Characterization of dissolved organic matter in rivers impacted by acid mine drainage: Components and complexation with metals

Dissolved organic matter (DOM), a ubiquitous and active ingredient, is extensively involved in the transformation and migration of environmental pollutants in aquatic ecosystems. However, its chemical composition in acid mine drainage (AMD)-impacted rivers remains poorly characterized, hindering our understanding of its role in the biogeochemistry of key elements in contaminated fluvial environments. Here, we investigated the concentration of dissolved organic carbon (DOC) and spectroscopic and molecular characteristics of DOM in a headwater river contaminated with polymetallic mine -derived AMD in southern China.

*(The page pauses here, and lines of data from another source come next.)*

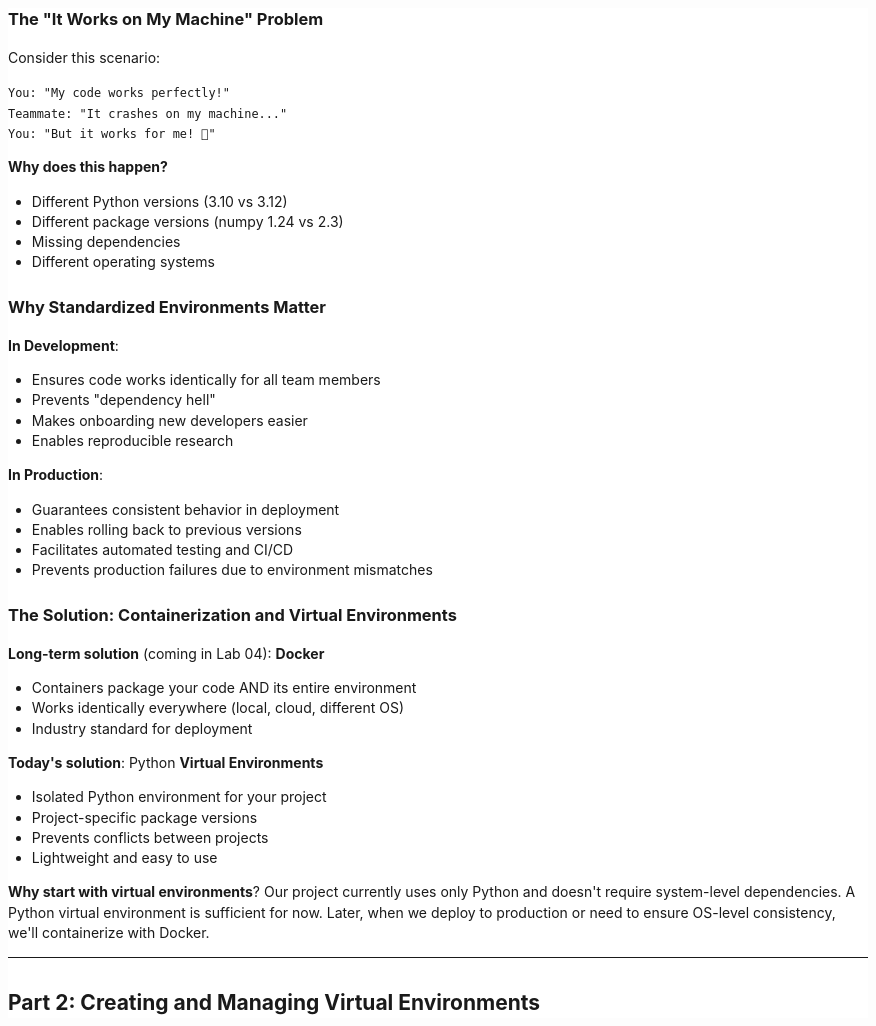 ### The "It Works on My Machine" Problem

Consider this scenario:

```text
You: "My code works perfectly!"
Teammate: "It crashes on my machine..."
You: "But it works for me! 🤔"
```

**Why does this happen?**

- Different Python versions (3.10 vs 3.12)
- Different package versions (numpy 1.24 vs 2.3)
- Missing dependencies
- Different operating systems

### Why Standardized Environments Matter

**In Development**:

- Ensures code works identically for all team members
- Prevents "dependency hell"
- Makes onboarding new developers easier
- Enables reproducible research

**In Production**:

- Guarantees consistent behavior in deployment
- Enables rolling back to previous versions
- Facilitates automated testing and CI/CD
- Prevents production failures due to environment mismatches

### The Solution: Containerization and Virtual Environments

**Long-term solution** (coming in Lab 04): **Docker**

- Containers package your code AND its entire environment
- Works identically everywhere (local, cloud, different OS)
- Industry standard for deployment

**Today's solution**: Python **Virtual Environments**

- Isolated Python environment for your project
- Project-specific package versions
- Prevents conflicts between projects
- Lightweight and easy to use

**Why start with virtual environments**?
Our project currently uses only Python and doesn't require system-level dependencies. A Python virtual environment is sufficient for now. Later, when we deploy to production or need to ensure OS-level consistency, we'll containerize with Docker.

---

## Part 2: Creating and Managing Virtual Environments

Terrestrial humic-like (C1) and typically groundwater -supplied aromatic protein/tyrosine-like (C2) substances which were partially from AMD, were identified as the predominant fluorescent components in the river water. Notably, tryptophanlike (C3) substances originating from tailings pond spills were only occasionally detected in the river. Although DOM biogeochemical transformations and degradation occurred in the lateral soil -water riparian interface and longitudinal in -stream transport processes, the molecular compositions identified by FT-ICR MS showed a core set of molecular formulae in the lignin/saturated compound/tannin region of the van Krevelen diagram of the water samples across the rivers. The complexation of DOM with typical metals in AMD was investigated using fluorescence quenching experiments. The results showed that the highest binding ability of Fe(III) to C2 followed by C1, with both detected in the experimental water samples. Mg(II) and Ca(II) strengthened the binding of DOM-Fe(III) when the ferric/DOM ratio was low, while Cu(II) weakened the binding of DOM-Fe(III) due to competition. Ca(II) inhibited the binding of Fe(III) to C1 but promoted the binding of the complex to C2 when both Cu(II) and Mg(II) were present. Since DOM-Fe(III) complexation was associated with the cotransport of AMD-derived metals/metalloids in diverse aqueous environments with multiple co -existing ions (typically Ca(II) input for remediation), our study on the composition of DOM and its complexation with metals can contribute to managing and remediating AMD-impacted rivers.